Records
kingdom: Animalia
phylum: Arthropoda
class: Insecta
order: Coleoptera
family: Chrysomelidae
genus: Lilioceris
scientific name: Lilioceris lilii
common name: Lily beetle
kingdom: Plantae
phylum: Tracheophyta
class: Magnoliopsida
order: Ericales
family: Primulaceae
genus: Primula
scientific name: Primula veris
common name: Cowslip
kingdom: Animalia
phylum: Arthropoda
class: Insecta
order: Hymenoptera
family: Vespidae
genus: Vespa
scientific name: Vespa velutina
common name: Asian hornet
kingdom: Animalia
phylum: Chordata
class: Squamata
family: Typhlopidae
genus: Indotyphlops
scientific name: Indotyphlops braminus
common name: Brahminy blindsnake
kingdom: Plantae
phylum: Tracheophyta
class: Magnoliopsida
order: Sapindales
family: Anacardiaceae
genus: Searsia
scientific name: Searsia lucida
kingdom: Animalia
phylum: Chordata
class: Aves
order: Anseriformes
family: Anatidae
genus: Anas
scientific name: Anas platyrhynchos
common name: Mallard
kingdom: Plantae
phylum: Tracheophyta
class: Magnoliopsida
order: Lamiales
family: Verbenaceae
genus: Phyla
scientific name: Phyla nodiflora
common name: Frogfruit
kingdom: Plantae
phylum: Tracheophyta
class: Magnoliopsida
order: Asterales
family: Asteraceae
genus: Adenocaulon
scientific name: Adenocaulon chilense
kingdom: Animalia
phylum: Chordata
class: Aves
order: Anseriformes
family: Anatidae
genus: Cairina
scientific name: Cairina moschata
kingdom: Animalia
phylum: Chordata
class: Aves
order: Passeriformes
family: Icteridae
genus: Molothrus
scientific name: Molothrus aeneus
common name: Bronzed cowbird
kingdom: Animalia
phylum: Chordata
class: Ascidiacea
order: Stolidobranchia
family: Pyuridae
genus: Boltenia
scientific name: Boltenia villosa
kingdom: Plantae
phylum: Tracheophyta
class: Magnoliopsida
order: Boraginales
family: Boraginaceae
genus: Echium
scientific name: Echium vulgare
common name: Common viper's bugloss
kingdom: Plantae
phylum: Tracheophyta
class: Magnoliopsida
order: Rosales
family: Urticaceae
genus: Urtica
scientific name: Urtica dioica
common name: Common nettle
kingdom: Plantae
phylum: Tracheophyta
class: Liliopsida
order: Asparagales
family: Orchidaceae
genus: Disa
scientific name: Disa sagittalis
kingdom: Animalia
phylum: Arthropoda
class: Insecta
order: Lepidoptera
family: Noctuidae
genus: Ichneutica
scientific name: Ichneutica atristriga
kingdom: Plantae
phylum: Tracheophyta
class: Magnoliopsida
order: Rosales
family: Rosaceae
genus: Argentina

- [What the exercise asks]: Repeat every line of the data above verbatim, from the first entry through the last.

- [The output]:
kingdom: Animalia
phylum: Arthropoda
class: Insecta
order: Coleoptera
family: Chrysomelidae
genus: Lilioceris
scientific name: Lilioceris lilii
common name: Lily beetle
kingdom: Plantae
phylum: Tracheophyta
class: Magnoliopsida
order: Ericales
family: Primulaceae
genus: Primula
scientific name: Primula veris
common name: Cowslip
kingdom: Animalia
phylum: Arthropoda
class: Insecta
order: Hymenoptera
family: Vespidae
genus: Vespa
scientific name: Vespa velutina
common name: Asian hornet
kingdom: Animalia
phylum: Chordata
class: Squamata
family: Typhlopidae
genus: Indotyphlops
scientific name: Indotyphlops braminus
common name: Brahminy blindsnake
kingdom: Plantae
phylum: Tracheophyta
class: Magnoliopsida
order: Sapindales
family: Anacardiaceae
genus: Searsia
scientific name: Searsia lucida
kingdom: Animalia
phylum: Chordata
class: Aves
order: Anseriformes
family: Anatidae
genus: Anas
scientific name: Anas platyrhynchos
common name: Mallard
kingdom: Plantae
phylum: Tracheophyta
class: Magnoliopsida
order: Lamiales
family: Verbenaceae
genus: Phyla
scientific name: Phyla nodiflora
common name: Frogfruit
kingdom: Plantae
phylum: Tracheophyta
class: Magnoliopsida
order: Asterales
family: Asteraceae
genus: Adenocaulon
scientific name: Adenocaulon chilense
kingdom: Animalia
phylum: Chordata
class: Aves
order: Anseriformes
family: Anatidae
genus: Cairina
scientific name: Cairina moschata
kingdom: Animalia
phylum: Chordata
class: Aves
order: Passeriformes
family: Icteridae
genus: Molothrus
scientific name: Molothrus aeneus
common name: Bronzed cowbird
kingdom: Animalia
phylum: Chordata
class: Ascidiacea
order: Stolidobranchia
family: Pyuridae
genus: Boltenia
scientific name: Boltenia villosa
kingdom: Plantae
phylum: Tracheophyta
class: Magnoliopsida
order: Boraginales
family: Boraginaceae
genus: Echium
scientific name: Echium vulgare
common name: Common viper's bugloss
kingdom: Plantae
phylum: Tracheophyta
class: Magnoliopsida
order: Rosales
family: Urticaceae
genus: Urtica
scientific name: Urtica dioica
common name: Common nettle
kingdom: Plantae
phylum: Tracheophyta
class: Liliopsida
order: Asparagales
family: Orchidaceae
genus: Disa
scientific name: Disa sagittalis
kingdom: Animalia
phylum: Arthropoda
class: Insecta
order: Lepidoptera
family: Noctuidae
genus: Ichneutica
scientific name: Ichneutica atristriga
kingdom: Plantae
phylum: Tracheophyta
class: Magnoliopsida
order: Rosales
family: Rosaceae
genus: Argentina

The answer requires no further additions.